El
Tudor Pro Cycling Team se marchó de la
Kuurne-Bruselas-Kuurne sin el trofeo del ganador, pero con algo que puede ser igual de significativo en el contexto del Opening Weekend: profundidad.
Con Luca Mozzato segundo y
Matteo Trentin tercero tras Matthew Brennan, Tudor colocó a dos ciclistas en el podio en una de las ediciones más duras de Kuurne en los últimos años.
“Creo que hoy sacamos el máximo posible”,
dijo después Trentin en declaraciones a Cycling Pro Net. “Por desgracia, tuvimos que salir con cinco corredores por todas las lesiones de ayer en varias caídas. Luca y yo éramos los dos protegidos de los cinco.”
Para un equipo ya mermado en efectivos tras la Omloop, ese balance se sintió más como una validación que como una frustración.
Una carrera gestionada en conjunto
La Kuurne nunca siguió un guion sencillo de sprint. El ritmo se elevó en los muros, los abanicos partieron la carrera dentro de los últimos 35 kilómetros y el gran grupo esperado nunca llegó a reconstituirse del todo.
Dentro de ese caos, Tudor simplificó el plan. “Hablamos cuando pasamos por meta”, explicó Trentin. “Él es muy bueno en el sprint masivo y yo también soy bastante bueno.
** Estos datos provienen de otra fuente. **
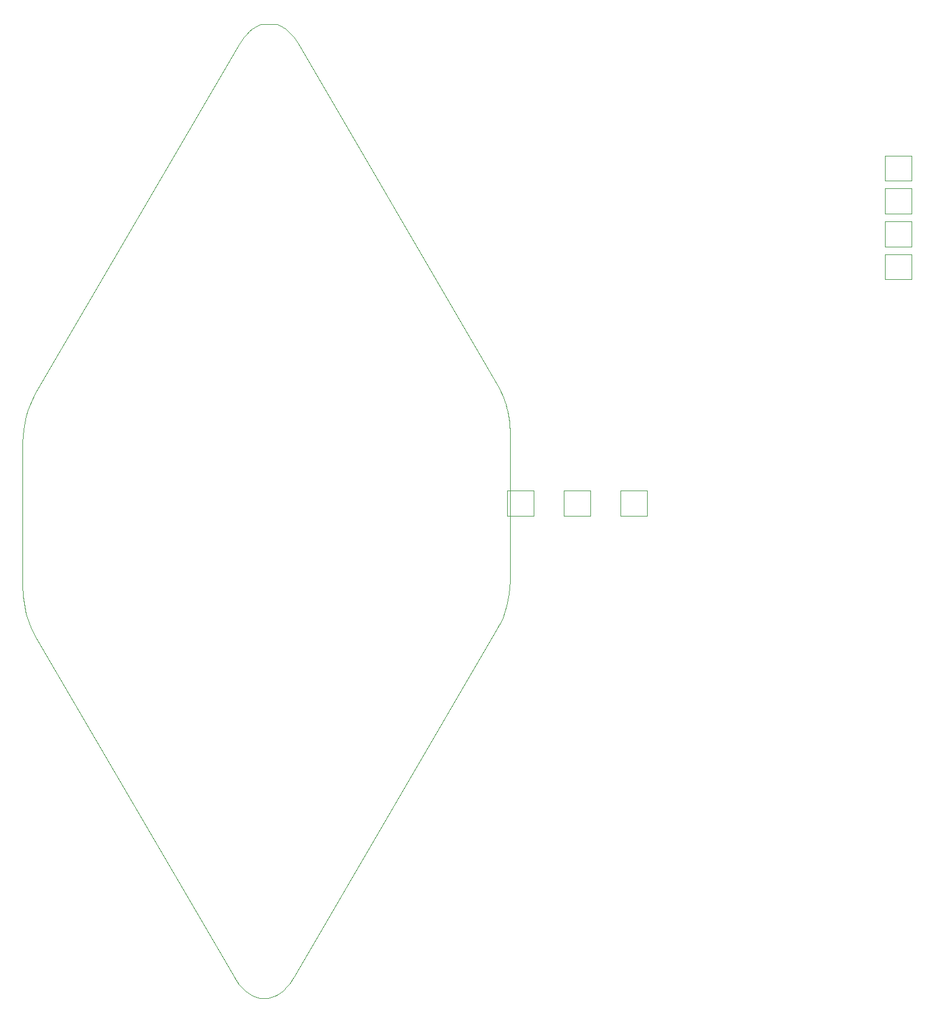
<source format=gbr>
%TF.GenerationSoftware,KiCad,Pcbnew,(6.99.0-1239-g6d82490b59-dirty)*%
%TF.CreationDate,2022-03-22T11:17:59-05:00*%
%TF.ProjectId,LayoutBottom,4c61796f-7574-4426-9f74-746f6d2e6b69,rev?*%
%TF.SameCoordinates,Original*%
%TF.FileFunction,Profile,NP*%
%FSLAX46Y46*%
G04 Gerber Fmt 4.6, Leading zero omitted, Abs format (unit mm)*
G04 Created by KiCad (PCBNEW (6.99.0-1239-g6d82490b59-dirty)) date 2022-03-22 11:17:59*
%MOMM*%
%LPD*%
G01*
G04 APERTURE LIST*
%TA.AperFunction,Profile*%
%ADD10C,0.100000*%
%TD*%
%TA.AperFunction,Profile*%
%ADD11C,0.120000*%
%TD*%
G04 APERTURE END LIST*
D10*
X142000900Y-172745000D02*
X142268300Y-172649000D01*
X145164500Y-35053500D02*
X144785500Y-34613200D01*
X175578500Y-87752600D02*
X175425500Y-87272500D01*
X107424700Y-119641000D02*
X107622400Y-120082000D01*
X106292000Y-93119700D02*
X106292300Y-93220600D01*
X176186500Y-113067400D02*
X176192500Y-92975000D01*
X175832500Y-88741400D02*
X175713500Y-88242400D01*
X106351500Y-115226500D02*
X106407700Y-115745300D01*
X176145500Y-90813600D02*
X176091500Y-90285500D01*
X106925400Y-118247000D02*
X107076200Y-118722000D01*
X107495000Y-87358900D02*
X107329500Y-87756400D01*
X144785500Y-34613200D02*
X144392900Y-34227300D01*
X106567500Y-116767000D02*
X106671000Y-117269000D01*
X143987900Y-33896000D02*
X143572700Y-33619100D01*
X175431500Y-117444000D02*
X175675500Y-116611000D01*
X144392900Y-34227300D02*
X143987900Y-33896000D01*
X107242600Y-119187000D02*
X107424700Y-119641000D01*
X106443300Y-91242200D02*
X106343300Y-92174200D01*
X175425500Y-87272500D02*
X175257500Y-86802800D01*
X106407700Y-115745300D02*
X106479700Y-116259200D01*
X106789000Y-89440200D02*
X106591800Y-90329100D01*
X138787600Y-34227300D02*
X138394800Y-34613200D01*
X137043000Y-170540000D02*
X137268600Y-170845000D01*
X141461300Y-172873000D02*
X141731800Y-172819000D01*
X106671000Y-117269000D02*
X106790400Y-117762000D01*
X143149100Y-33396600D02*
X142719000Y-33228600D01*
X176091500Y-90285500D02*
X176022500Y-89763600D01*
X106311100Y-114703700D02*
X106351500Y-115226500D01*
X106277900Y-113650100D02*
X106286600Y-114178000D01*
X136824000Y-170214000D02*
X137043000Y-170540000D01*
X137652600Y-35548300D02*
X137306900Y-36097700D01*
X176181500Y-91347300D02*
X176145500Y-90813600D01*
X107835800Y-120509000D02*
X108064800Y-120923000D01*
X143563200Y-171856000D02*
X143810700Y-171635000D01*
X106591800Y-90329100D02*
X106443300Y-91242200D01*
X145179500Y-169868000D02*
X174420500Y-119732000D01*
X174804500Y-119010000D02*
X175141500Y-118246000D01*
X107862700Y-86596900D02*
X107672800Y-86972200D01*
X139257800Y-172532000D02*
X139523000Y-172649000D01*
X139192500Y-33896000D02*
X138787600Y-34227300D01*
X140031100Y-33396600D02*
X139607600Y-33619100D01*
X175873500Y-115750600D02*
X176023500Y-114869600D01*
X137268600Y-170845000D02*
X137500400Y-171129000D01*
X174420500Y-119732000D02*
X174618500Y-119377000D01*
X139790400Y-172745000D02*
X140059500Y-172819000D01*
X140461300Y-33228600D02*
X140031100Y-33396600D01*
X139523000Y-172649000D02*
X139790400Y-172745000D01*
X138995300Y-172394000D02*
X139257800Y-172532000D01*
X108064800Y-120923000D02*
X136611900Y-169868000D01*
X136611900Y-169868000D02*
X136824000Y-170214000D01*
X144522600Y-170845000D02*
X144748500Y-170540000D01*
X145528500Y-35548300D02*
X145164500Y-35053500D01*
X137737800Y-171392000D02*
X137980500Y-171635000D01*
X138228100Y-171856000D02*
X138480000Y-172056000D01*
X107034900Y-88580800D02*
X106789000Y-89440200D01*
X106292300Y-93220600D02*
X106285200Y-113121100D01*
X174421500Y-85042500D02*
X174420500Y-85042500D01*
X138015900Y-35053500D02*
X137652600Y-35548300D01*
X107076200Y-118722000D02*
X107242600Y-119187000D01*
X107329500Y-87756400D02*
X107034900Y-88580800D01*
X176205500Y-92428700D02*
X176202500Y-91885900D01*
X139607600Y-33619100D02*
X139192500Y-33896000D01*
X143055300Y-172236000D02*
X143311200Y-172056000D01*
X138480000Y-172056000D02*
X138735900Y-172236000D01*
X140059500Y-172819000D02*
X140330000Y-172873000D01*
X144290900Y-171129000D02*
X144522600Y-170845000D01*
X138735900Y-172236000D02*
X138995300Y-172394000D01*
X143810700Y-171635000D02*
X144053400Y-171392000D01*
X175713500Y-88242400D02*
X175578500Y-87752600D01*
X174654500Y-85463400D02*
X174421500Y-85042500D01*
X145873500Y-36097700D02*
X145528500Y-35548300D01*
X106790400Y-117762000D02*
X106925400Y-118247000D01*
X175675500Y-116611000D02*
X175873500Y-115750600D01*
X175072500Y-86344300D02*
X174871500Y-85897600D01*
X142268300Y-172649000D02*
X142533400Y-172532000D01*
X144748500Y-170540000D02*
X144967500Y-170214000D01*
X108064800Y-86233700D02*
X107862700Y-86596900D01*
X176192500Y-92975000D02*
X176205500Y-92428700D01*
X107672800Y-86972200D02*
X107495000Y-87358900D01*
X144967500Y-170214000D02*
X145179500Y-169868000D01*
X106343300Y-92174200D02*
X106292000Y-93119700D01*
X142719000Y-33228600D02*
X140461300Y-33228600D01*
X137980500Y-171635000D02*
X138228100Y-171856000D01*
X144053400Y-171392000D02*
X144290900Y-171129000D01*
X107622400Y-120082000D02*
X107835800Y-120509000D01*
X176128500Y-113973300D02*
X176186500Y-113067400D01*
X106286600Y-114178000D02*
X106311100Y-114703700D01*
X175257500Y-86802800D02*
X175072500Y-86344300D01*
X137306900Y-36097700D02*
X108064800Y-86233700D01*
X174420500Y-85042500D02*
X174420500Y-85042500D01*
X174420500Y-85042500D02*
X145873500Y-36097700D01*
X143311200Y-172056000D02*
X143563200Y-171856000D01*
X174618500Y-119377000D02*
X174804500Y-119010000D01*
X140601300Y-172907000D02*
X141189900Y-172907000D01*
X141731800Y-172819000D02*
X142000900Y-172745000D01*
X174871500Y-85897600D02*
X174654500Y-85463400D01*
X141189900Y-172907000D02*
X141461300Y-172873000D01*
X137500400Y-171129000D02*
X137737800Y-171392000D01*
X175141500Y-118246000D02*
X175431500Y-117444000D01*
X176202500Y-91885900D02*
X176181500Y-91347300D01*
X142795900Y-172394000D02*
X143055300Y-172236000D01*
X106479700Y-116259200D02*
X106567500Y-116767000D01*
X142533400Y-172532000D02*
X142795900Y-172394000D01*
X176022500Y-89763600D02*
X175935500Y-89248600D01*
X175935500Y-89248600D02*
X175832500Y-88741400D01*
X140330000Y-172873000D02*
X140601300Y-172907000D01*
X176023500Y-114869600D02*
X176128500Y-113973300D01*
X138394800Y-34613200D02*
X138015900Y-35053500D01*
X106285200Y-113121100D02*
X106277900Y-113650100D01*
X143572700Y-33619100D02*
X143149100Y-33396600D01*
D11*
%TO.C,D8*%
X229935000Y-60355000D02*
X233735000Y-60355000D01*
X233735000Y-60355000D02*
X233735000Y-56755000D01*
X233735000Y-56755000D02*
X229935000Y-56755000D01*
X229935000Y-56755000D02*
X229935000Y-60355000D01*
%TO.C,D7*%
X229935000Y-65075000D02*
X233735000Y-65075000D01*
X233735000Y-65075000D02*
X233735000Y-61475000D01*
X233735000Y-61475000D02*
X229935000Y-61475000D01*
X229935000Y-61475000D02*
X229935000Y-65075000D01*
%TO.C,D6*%
X183865000Y-103725000D02*
X187665000Y-103725000D01*
X187665000Y-103725000D02*
X187665000Y-100125000D01*
X187665000Y-100125000D02*
X183865000Y-100125000D01*
X183865000Y-100125000D02*
X183865000Y-103725000D01*
%TO.C,D5*%
X229935000Y-69795000D02*
X233735000Y-69795000D01*
X233735000Y-69795000D02*
X233735000Y-66195000D01*
X233735000Y-66195000D02*
X229935000Y-66195000D01*
X229935000Y-66195000D02*
X229935000Y-69795000D01*
%TO.C,D4*%
X229935000Y-55635000D02*
X233735000Y-55635000D01*
X233735000Y-55635000D02*
X233735000Y-52035000D01*
X233735000Y-52035000D02*
X229935000Y-52035000D01*
X229935000Y-52035000D02*
X229935000Y-55635000D01*
%TO.C,D3*%
X175735000Y-103725000D02*
X179535000Y-103725000D01*
X179535000Y-103725000D02*
X179535000Y-100125000D01*
X179535000Y-100125000D02*
X175735000Y-100125000D01*
X175735000Y-100125000D02*
X175735000Y-103725000D01*
%TO.C,D2*%
X191995000Y-103725000D02*
X195795000Y-103725000D01*
X195795000Y-103725000D02*
X195795000Y-100125000D01*
X195795000Y-100125000D02*
X191995000Y-100125000D01*
X191995000Y-100125000D02*
X191995000Y-103725000D01*
%TD*%
M02*

</source>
Así que trabajamos el uno para el otro hasta los últimos cinco kilómetros, y luego cada uno tomó su propia trayectoria hacia la línea.”
Esa claridad se vio en el final. Mientras otros equipos intentaban reordenarse tras los cortes y los pinchazos, Tudor tenía dos bazas en el reducido grupo delantero.
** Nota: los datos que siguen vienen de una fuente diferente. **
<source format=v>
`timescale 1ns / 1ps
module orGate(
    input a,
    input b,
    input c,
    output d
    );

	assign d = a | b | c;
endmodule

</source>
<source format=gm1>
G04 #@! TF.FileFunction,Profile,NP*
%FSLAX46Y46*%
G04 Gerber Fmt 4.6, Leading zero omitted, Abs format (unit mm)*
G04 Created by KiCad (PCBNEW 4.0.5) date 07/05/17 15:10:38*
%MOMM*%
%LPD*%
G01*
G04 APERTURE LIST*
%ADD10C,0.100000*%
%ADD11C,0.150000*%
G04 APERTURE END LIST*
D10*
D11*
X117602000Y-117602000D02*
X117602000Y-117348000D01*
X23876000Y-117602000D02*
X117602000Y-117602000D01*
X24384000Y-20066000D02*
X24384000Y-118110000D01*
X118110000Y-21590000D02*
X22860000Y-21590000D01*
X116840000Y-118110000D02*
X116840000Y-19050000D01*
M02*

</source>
Cuando se lanzó el sprint,
Brennan fue el más fuerte. Detrás, Mozzato y Trentin remataron con segundo y tercero. “Segundo y tercero. Así que, bastante bien.”
Sin sensación de algo perdido
En la mayoría de escenarios, colocar a dos corredores en el podio sin ganar puede dejar una sensación persistente de lo que pudo ser. Trentin no lo vio así. “Matthew ganó con claridad”, dijo. “Tener a dos chicos en el podio sigue siendo bueno para el equipo.”
También fue una demostración de resiliencia. Saliendo solo con cinco corredores tras las lesiones del sábado, Tudor no se replegó a limitar daños. En su lugar, se colocaron con constancia, respondieron a los movimientos y llegaron a Kuurne con opciones.
El propio Trentin subrayó la diferencia respecto a la Omloop del día anterior. “Ayer las piernas eran buenas, pero estaba muy mal colocado en el Molenberg”, dijo. “Cuando vas a contrapié en estas carreras y no estás en posición, gastas muchísima energía. Hoy estuve siempre bien colocado. Pude saltar a varios grupos. Todavía tenía muy buenas piernas en el final, así que estoy, de hecho, sorprendido.”
Esa sorpresa llegó con satisfacción, no con arrepentimiento. A medida que el bloque de Clásicas coge inercia, Tudor sale del Opening Weekend con la prueba de que puede competir hasta los momentos decisivos, incluso cuando las circunstancias reducen su número. “A partir de ahora será más de correr, ir de carrera en carrera y recuperar entre medias”, dijo Trentin.
Si Kuurne sirve de indicio, Tudor no correrá solo para animar la jornada. Han demostrado que pueden controlar su parte de la carrera y subirse al podio haciéndolo.